Even as companies increasingly implement modern artificial intelligence and robotic process automation tools, many are figuratively stuck in the stone age when it comes to managing expense reports.
According to a survey of 546 finance professionals by web-based expense management vendor Certify, 18% of enterprises (more than 1,000 employees) and 34% of midsize companies (101-999 employees) are using spreadsheets for managing employee expenses.
What’s more, among the latter group of companies, 12% are actually using good old-fashioned pen and paper expense reports.
Among both enterprises and midsize companies, 39% are using web-based solutions from such expense-management vendors as Certify, Concur, and IBM. Expensing solutions within ERP systems are the choice for 32% of the large companies and 10% of the midsize ones.
The web-based systems store working expense reports and receipts in user accounts, while past reports are accessible from an archive. Configurable workflows facilitate the digital routing of expenses for approval, based on criteria such as expense type, manager, department, amount, client, or project.
Such systems are designed to ease common expense-management pain points like employees losing paper receipts, submitting expense reports without receipts, failing to submit reports on time, and making errors on expense reports; as well as the organizational time taken to reconcile, review, and approve reports.
Among companies that have automated their expense-management process, 43% cited a quest for improved compliance with travel and entertainment (T&E) policy as a driving force.

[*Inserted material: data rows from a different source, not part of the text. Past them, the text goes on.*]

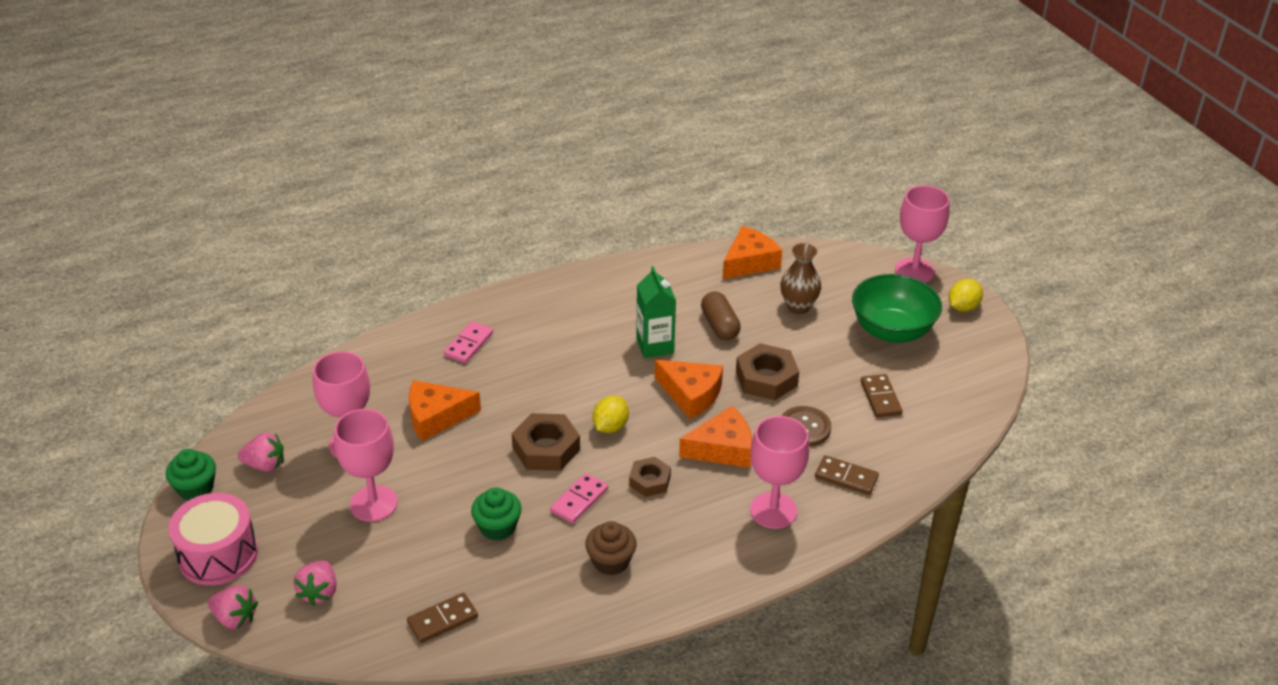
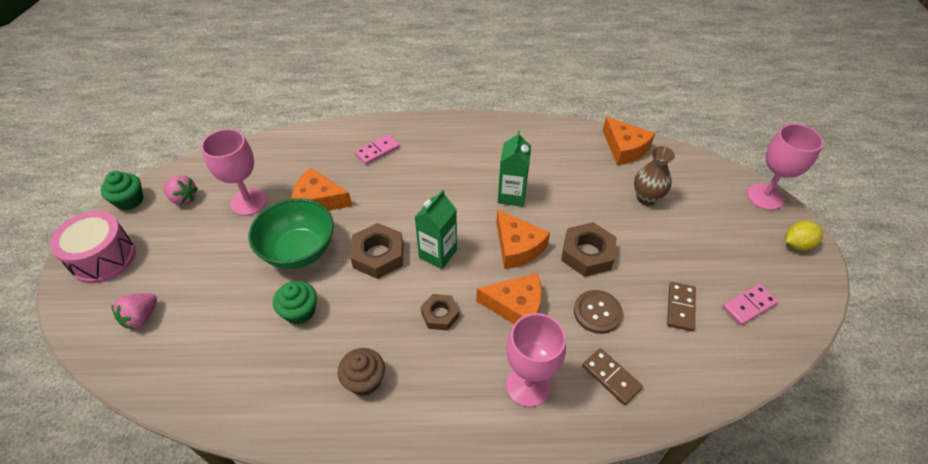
camera: 25 degrees right, 10 degrees up
pink strawberry [208,585,258,629] -> none
pink goblet [334,409,398,522] -> none
brown domino [407,593,478,643] -> none
pink domino [550,473,608,524] -> pink domino moved to [723,284,778,325]
yellow lemon [592,396,629,433] -> green carton [415,190,457,269]
brown capsule [701,291,741,340] -> none
orange cheese [723,226,782,279] -> orange cheese turned 75 degrees clockwise [603,117,655,165]
green bowl [852,274,942,343] -> green bowl moved to [249,198,334,269]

A surprising 22% of survey respondents at companies that have such a policy leave compliance up to employees — but that was a huge drop from the 39% figure reported in Certify’s 2017 survey on expense-management trends.
A slice of companies (9% of enterprises and 19% of the mid-tier ones) don’t even have a written travel and entertainment (T&E) expense policy in place, according to the survey.
Meanwhile, there’s significant variation in how spending parameters are set for meals, hotels, and airfare. About a third (30%) of companies determine such levels in the annual budgeting process, another third (29%) follow the per-diem guidelines of the U.S. General Services Administration, and 21% are guided by internal historical spending trends.
Twelve percent of those surveyed said their companies don’t have any policies for T&E spending maximums.